Ia mengamati Sevania yang membongkar seluruh barang belanjaannya. Mencoba satu demi sati pakaian, sepatu dan tas yang dibelinya. Tama hanya bisa mengurus keningnya dengan jari.
"Ada yang mau aku tanyakan ke kamu," ucap Tama. Sevania mengangguk, meskipun masih sibuk mencoba pakaian. "Apa benar kamu bilang ke Saga dan Terra kalau mereka sudah ganggu hubungan kita."
"Ng—nggak. Aku nggak pernah bilang begitu," kilah Sevania. Mendengar jawabannya justru membuat Tama semakin curiga.
"Aku tanya kamu sekali lagi. Apa benar kamu bilang ke mereka kalau mereka sudah ganggu hubungan kita?" Sevania terdiam. "Jawab!"

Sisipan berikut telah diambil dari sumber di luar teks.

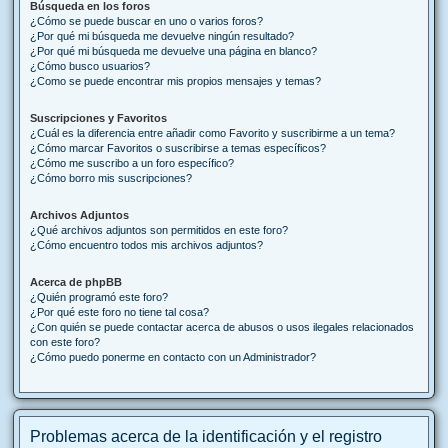
Búsqueda en los foros
¿Cómo se puede buscar en uno o varios foros?
¿Por qué mi búsqueda me devuelve ningún resultado?
¿Por qué mi búsqueda me devuelve una página en blanco?
¿Cómo busco usuarios?
¿Como se puede encontrar mis propios mensajes y temas?
Suscripciones y Favoritos
¿Cuál es la diferencia entre añadir como Favorito y suscribirme a un tema?
¿Cómo marcar Favoritos o suscribirse a temas específicos?
¿Cómo me suscribo a un foro específico?
¿Cómo borro mis suscripciones?
Archivos Adjuntos
¿Qué archivos adjuntos son permitidos en este foro?
¿Cómo encuentro todos mis archivos adjuntos?
Acerca de phpBB
¿Quién programó este foro?
¿Por qué este foro no tiene tal cosa?
¿Con quién se puede contactar acerca de abusos o usos ilegales relacionados
con este foro?
¿Cómo puedo ponerme en contacto con un Administrador?
Problemas acerca de la identificación y el registro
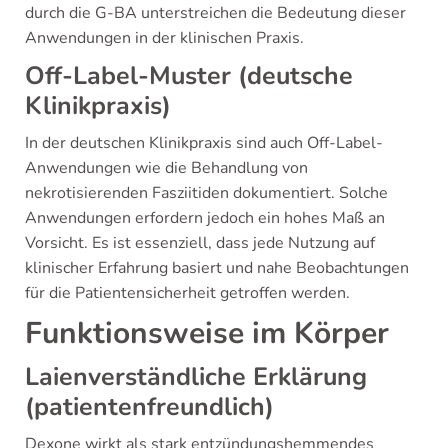
durch die G-BA unterstreichen die Bedeutung dieser
Anwendungen in der klinischen Praxis.
Off-Label-Muster (deutsche
Klinikpraxis)
In der deutschen Klinikpraxis sind auch Off-Label-
Anwendungen wie die Behandlung von
nekrotisierenden Fasziitiden dokumentiert. Solche
Anwendungen erfordern jedoch ein hohes Maß an
Vorsicht. Es ist essenziell, dass jede Nutzung auf
klinischer Erfahrung basiert und nahe Beobachtungen
für die Patientensicherheit getroffen werden.
Funktionsweise im Körper
Laienverständliche Erklärung
(patientenfreundlich)
Dexone wirkt als stark entzündungshemmendes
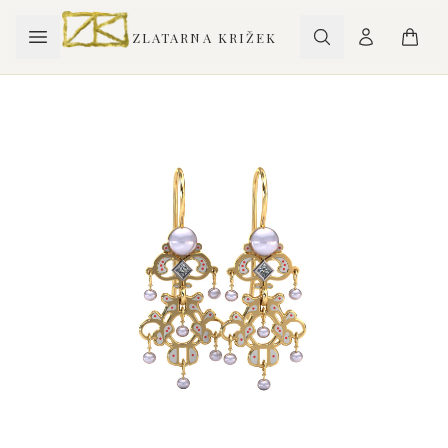
ZLATARNA KRIŽEK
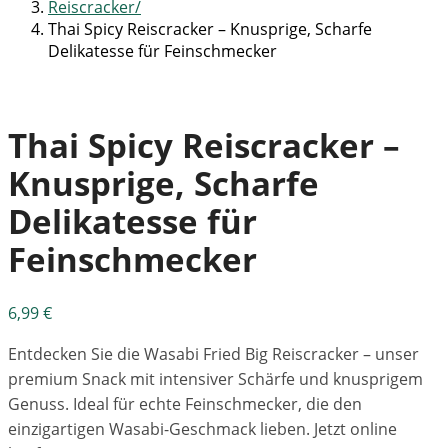
Reiscracker
Thai Spicy Reiscracker – Knusprige, Scharfe
Delikatesse für Feinschmecker
Thai Spicy Reiscracker –
Knusprige, Scharfe
Delikatesse für
Feinschmecker
6,99
€
Entdecken Sie die Wasabi Fried Big Reiscracker – unser
premium Snack mit intensiver Schärfe und knusprigem
Genuss. Ideal für echte Feinschmecker, die den
einzigartigen Wasabi-Geschmack lieben. Jetzt online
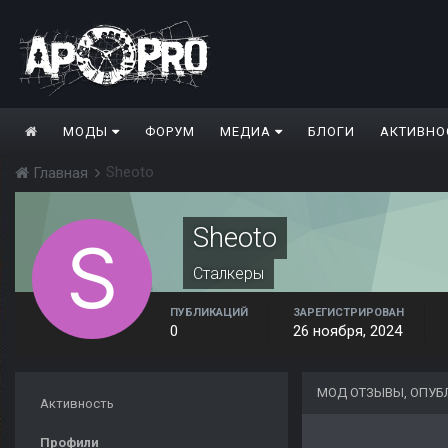
МОДЫ
ФОРУМ
МЕДИА
БЛОГИ
АКТИВНО
Sheoto
Главная
Sheoto
Сталкеры
ПУБЛИКАЦИЙ
ЗАРЕГИСТРИРОВАН
0
26 ноября, 2024
МОД ОТЗЫВЫ, ОПУБ
Активность
Профили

"A—aku minta maaf, Mas. Aku kesal karena mereka kamu lupa sama aku. Kita sudah jarang ketemu. Cuma weekend satu-satunya kesempatan kita. Tapi, kamu justru sering pergi sama mereka. Aku kesal."
"Astaga, Seva! Aku nggak nyangka kamu setega ini. Mereka itu anak-anakku. Apa yang sudah kamu ucapkan ke meraka jelas keterlaluan. Kamu tau apa yang sekarang terjadi? Eva larang aku untuk ketemu sama mereka."
"Mas, itu bukan akhir dari hidup kamu. Kamu bisa nikahin aku dan kita bisa punya anak. Kamu bisa lupain mereka. Biar mereka sama bundanya. Gimana?"